Hello Spark Developers,
I have a question on Spark Join I am doing.
I have a full load data from RDBMS and storing at HDFS let's say,
val historyDF = spark.read.parquet(*"/home/test/transaction-line-item"*)
and I am getting changed data at seperate hdfs path,let's say;
val deltaDF = spark.read.parquet("/home/test/transaction-line-item-delta")
Now I would like to take rows from deltaDF and ignore only those
records from historyDF, and write to some MySQL table.
Once I am done with writing to MySQL table, I would like to update
*/home/test/transaction-line-item *as overwrite. Now I can't just
overwrite because lazy evaluation and DAG structure unless write to
somewhere else and then write back as overwrite.
val syncDataDF =
historyDF.join(deltaDF.select("TRANSACTION_BY_LINE_ID",
"sys_change_column"), Seq("TRANSACTION_BY_LINE_ID"),
"left_outer").filter(deltaDF.col("sys_change_column").isNull)
.drop(deltaDF.col("sys_change_column"))
val mergedDataDF = syncDataDF.union(deltaDF)
I believe, Without doing *union *, only with Join this can be done.
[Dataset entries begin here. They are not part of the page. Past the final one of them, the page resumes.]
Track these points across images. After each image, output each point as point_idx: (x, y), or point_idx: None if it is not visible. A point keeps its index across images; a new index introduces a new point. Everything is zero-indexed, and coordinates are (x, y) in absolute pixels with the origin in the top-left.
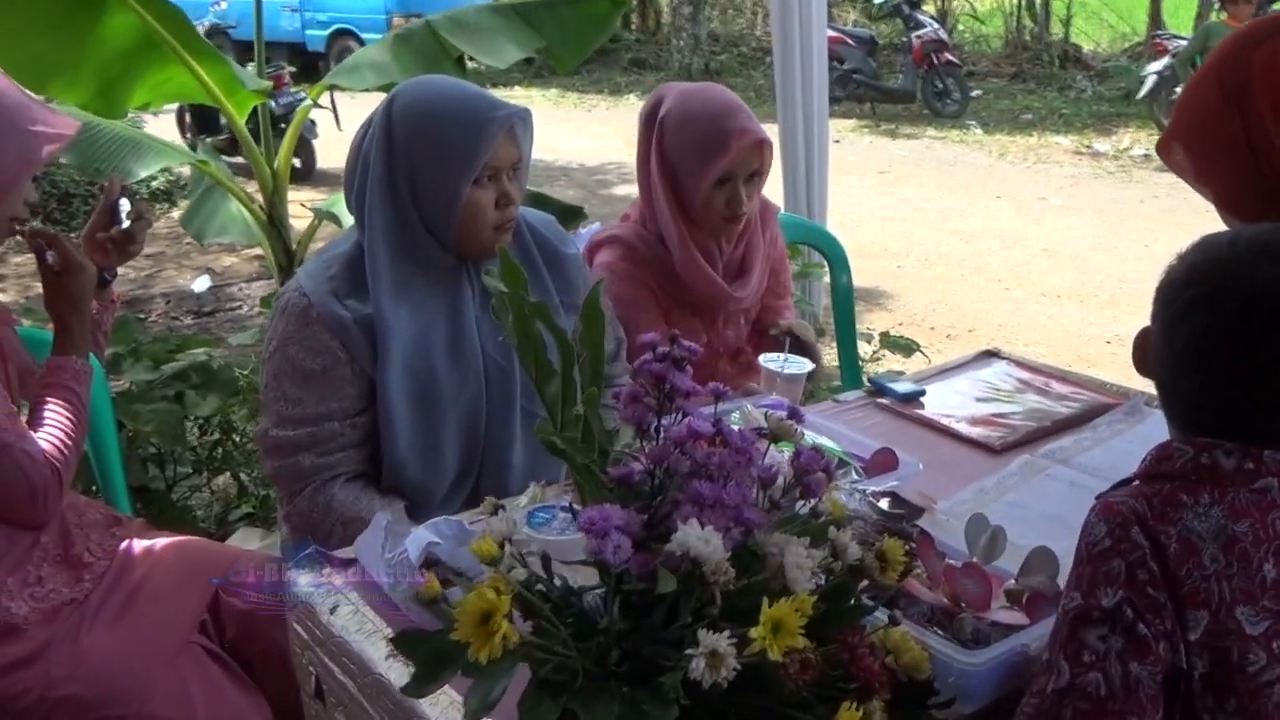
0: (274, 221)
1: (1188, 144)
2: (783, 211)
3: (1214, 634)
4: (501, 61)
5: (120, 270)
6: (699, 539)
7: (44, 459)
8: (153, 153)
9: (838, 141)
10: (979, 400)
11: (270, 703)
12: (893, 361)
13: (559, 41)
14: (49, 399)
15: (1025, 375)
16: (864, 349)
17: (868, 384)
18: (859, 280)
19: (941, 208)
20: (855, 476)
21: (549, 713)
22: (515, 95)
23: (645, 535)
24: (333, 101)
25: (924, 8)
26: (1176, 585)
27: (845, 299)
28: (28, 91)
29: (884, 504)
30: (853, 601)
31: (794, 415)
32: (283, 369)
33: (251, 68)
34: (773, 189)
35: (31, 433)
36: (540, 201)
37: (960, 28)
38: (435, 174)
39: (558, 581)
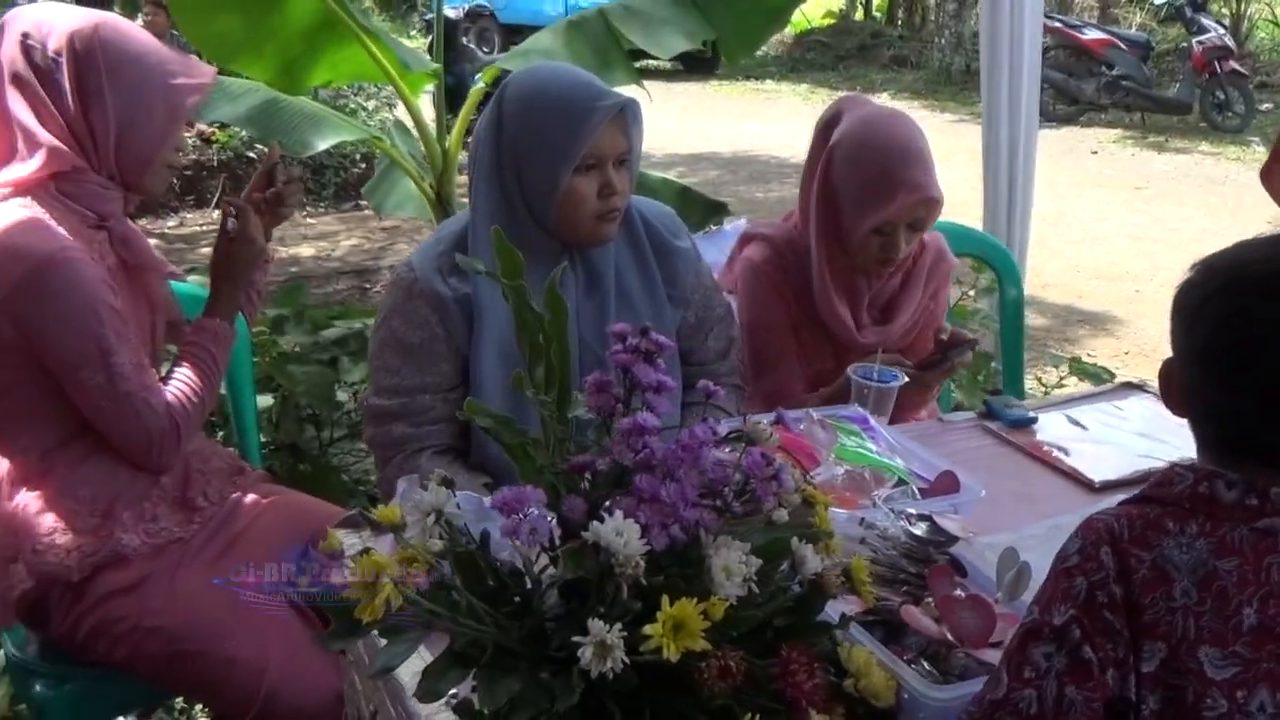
0: (441, 200)
1: None
2: (950, 221)
3: (1170, 670)
4: (666, 52)
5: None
6: (612, 531)
7: (165, 411)
8: (330, 126)
9: (1095, 153)
10: (1098, 434)
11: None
12: (1083, 390)
13: (730, 32)
14: (185, 357)
15: (1165, 412)
16: (1052, 375)
17: (981, 406)
18: (1089, 303)
19: (1199, 230)
20: (911, 497)
21: (450, 682)
22: (765, 89)
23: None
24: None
25: (1214, 10)
26: (1138, 612)
27: (1014, 314)
28: (161, 45)
29: (920, 529)
30: (817, 618)
31: (865, 425)
32: (386, 340)
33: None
34: (972, 202)
35: (159, 384)
36: (684, 194)
37: (1260, 35)
38: (538, 160)
39: (517, 561)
Please suggest best approach.
As I can't write back *mergedDataDF * to the path of historyDF,
because from there I am only reading. What I am doing is to write at
temp
path and then read from there and write back! Which is bad Idea, I
need suggestion here...
mergedDataDF.write.mode(SaveMode.Overwrite).parquet("home/test/transaction-line-item-temp/")
val tempMergedDF = spark.read.parquet("home/test/transaction-line-item-temp/")
tempMergedDF.write.mode(SaveMode.Overwrite).parquet("*/home/test/transaction-line-item"*)
Please suggest me best approach.
Thanks